This vote was on an amendment by Wayne Allard, R-Colo., that would have reduced spending for 47 federal programs rated "ineffective" by the Office of Management and Budget's "PART" program. Allard said PART is a non-political performance assessment of about 1,000 federal programs performed by career professionals in the Office of Management and Budget (OMB).

The amendment was offered to the budget resolution that serves as the blueprint for Congress' budget priorities in fiscal 2008. The budget resolution sets overall spending targets for the Appropriations committees and outlines other budget rules.

His amendment would slash some $18 billion in federal spending across a broad array of programs, including those related to natural gas technology, migrant farm workers, health professions, radiation exposure and screening, and many others.

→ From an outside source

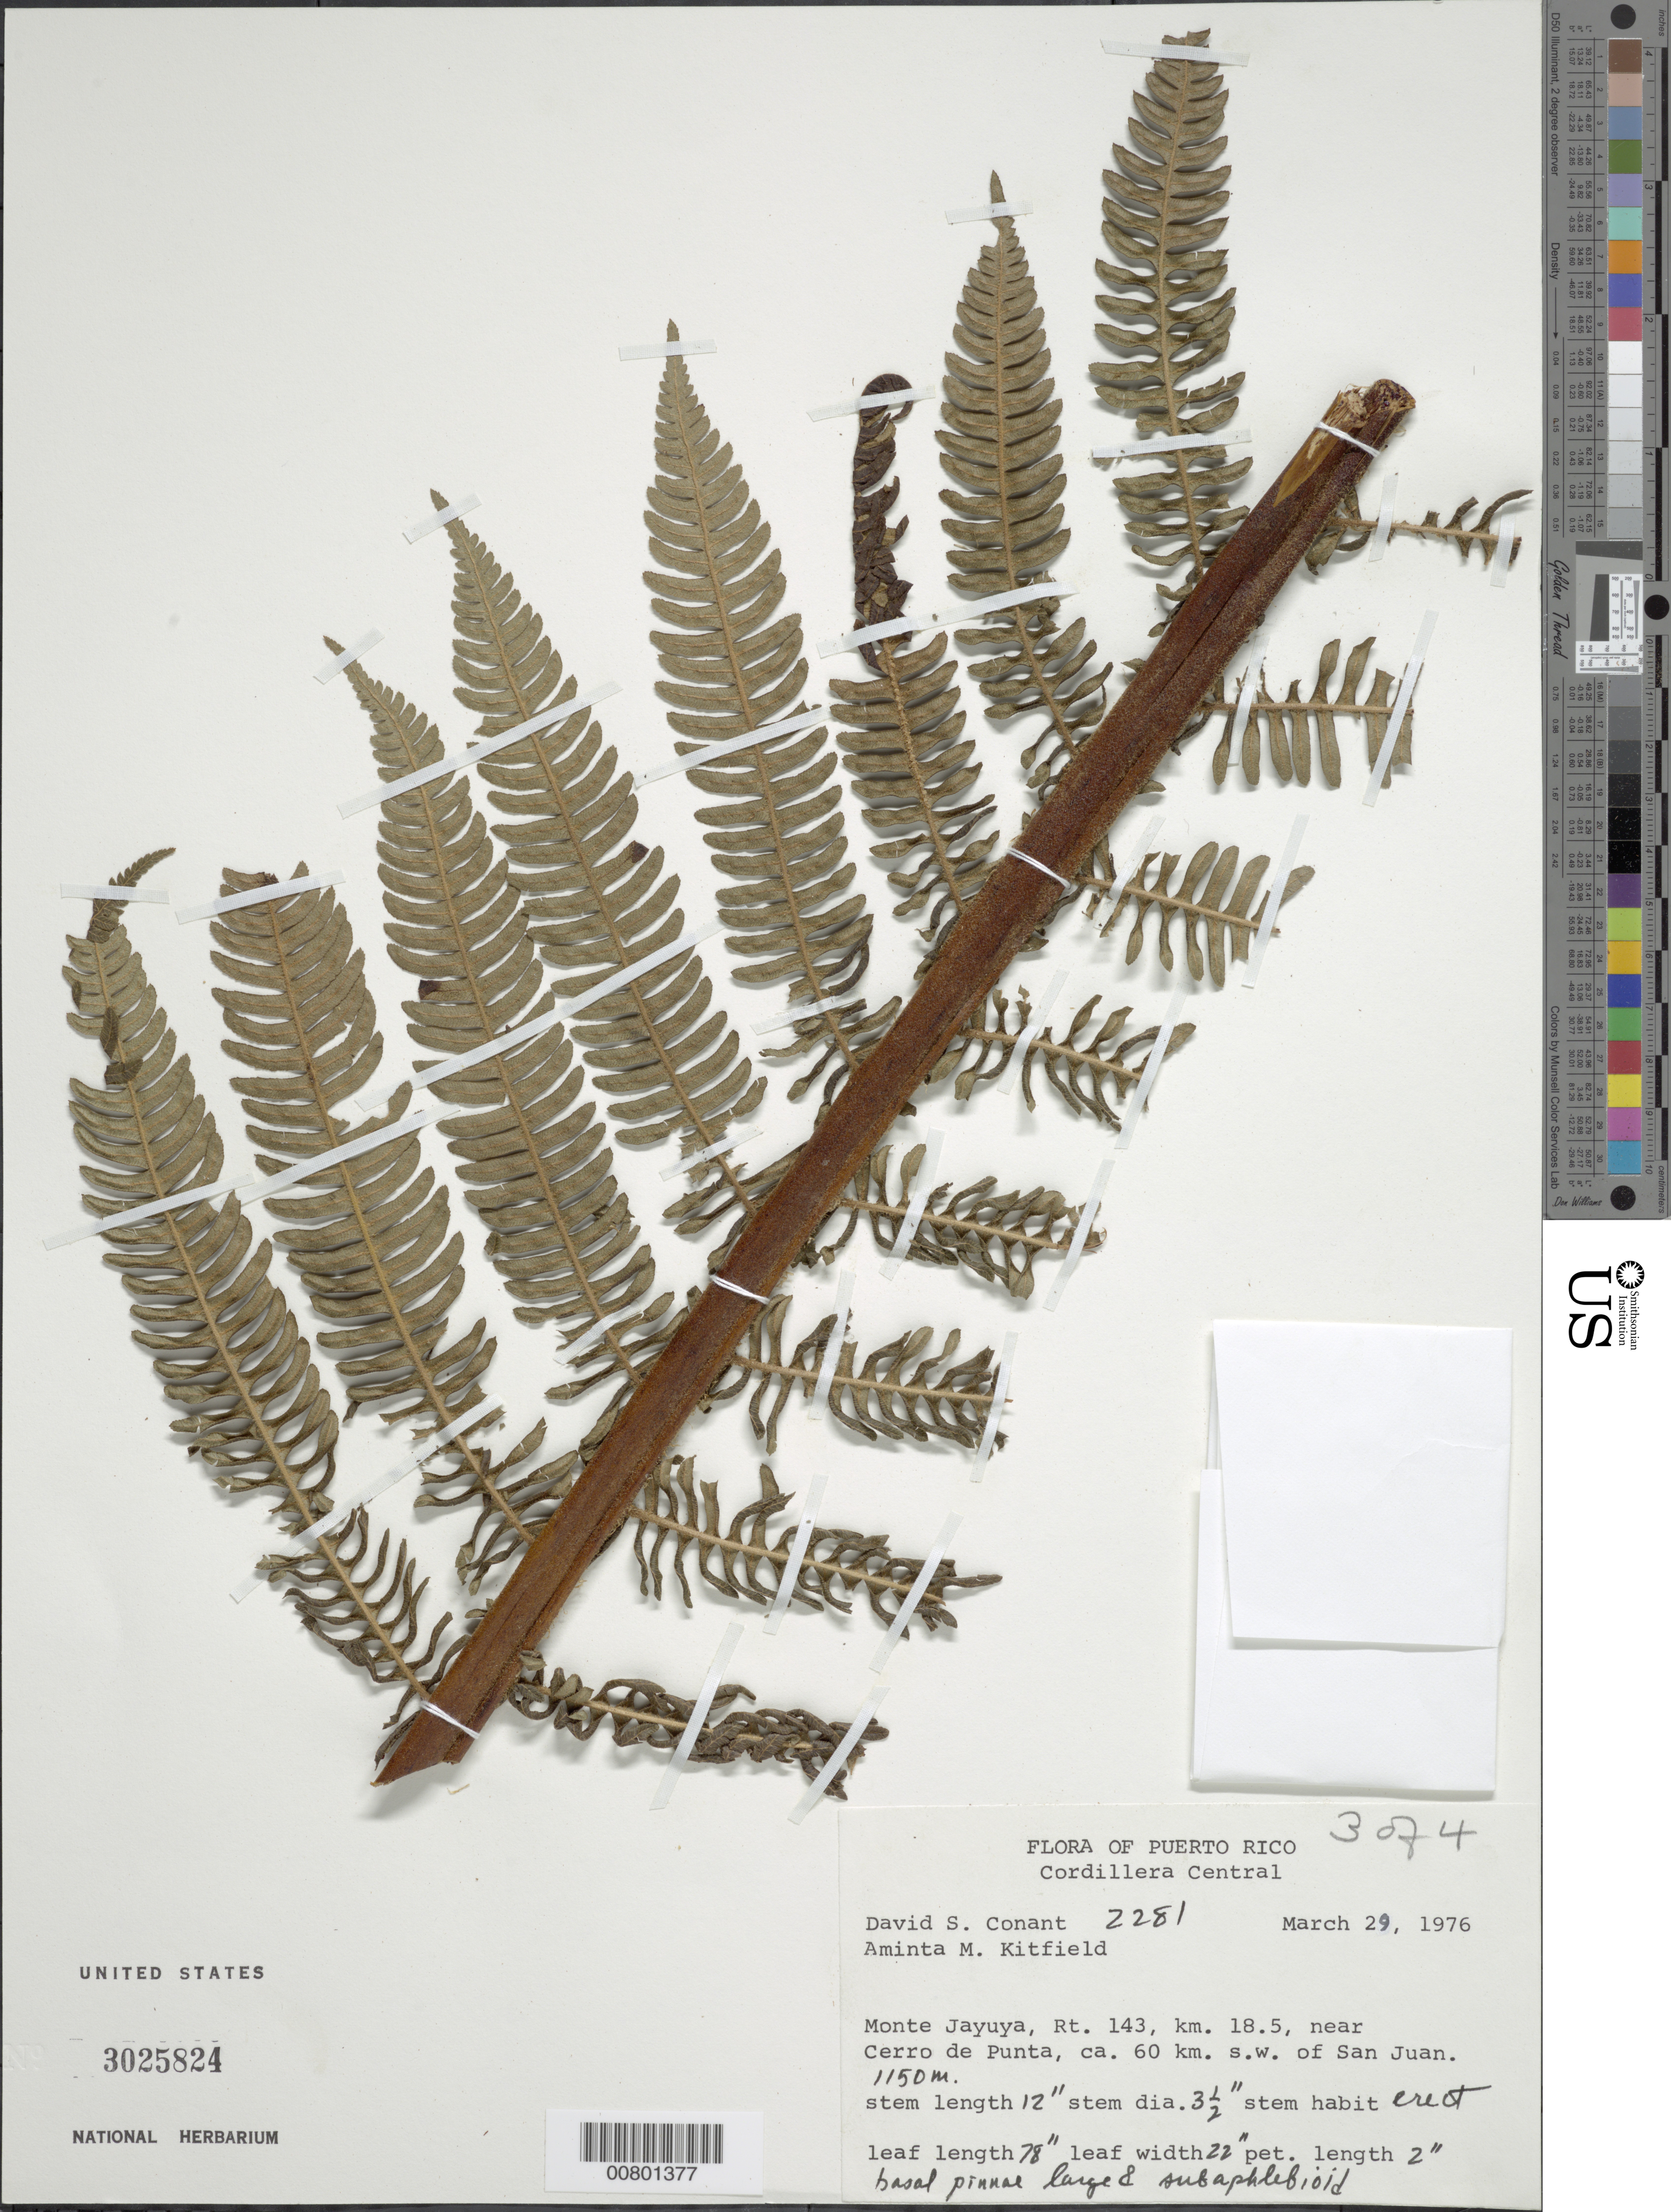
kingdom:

"Congress should prioritize funding programs that perform well. Ineffective programs, in particular, should be scrutinized to determine if the resources they use could be better spent elsewhere and if their goals could be achieved through another means," Allard said.

In opposing the amendment, Budget Committee Chairman Kent Conrad, D-N.D., said he doesn't necessarily disagree with the thrust of the amendment, but opposes it because the budget resolution is not the appropriate place to offer the amendment.

"Unfortunately, a budget resolution cannot assure the right things would be cut. As you know, we don't really have that power. We just give a block of money to the Appropriations Committee and they decide how to spend it," Conrad said.

Democrats were successful in defeating the amendment with a resounding vote of 33-64. Fifteen Republicans sided with Democrats to vote the amendment down. Thus, the budget resolution went forward without language that would have cut spending for 47 programs rated as "ineffective" by the Office of Management and Budget.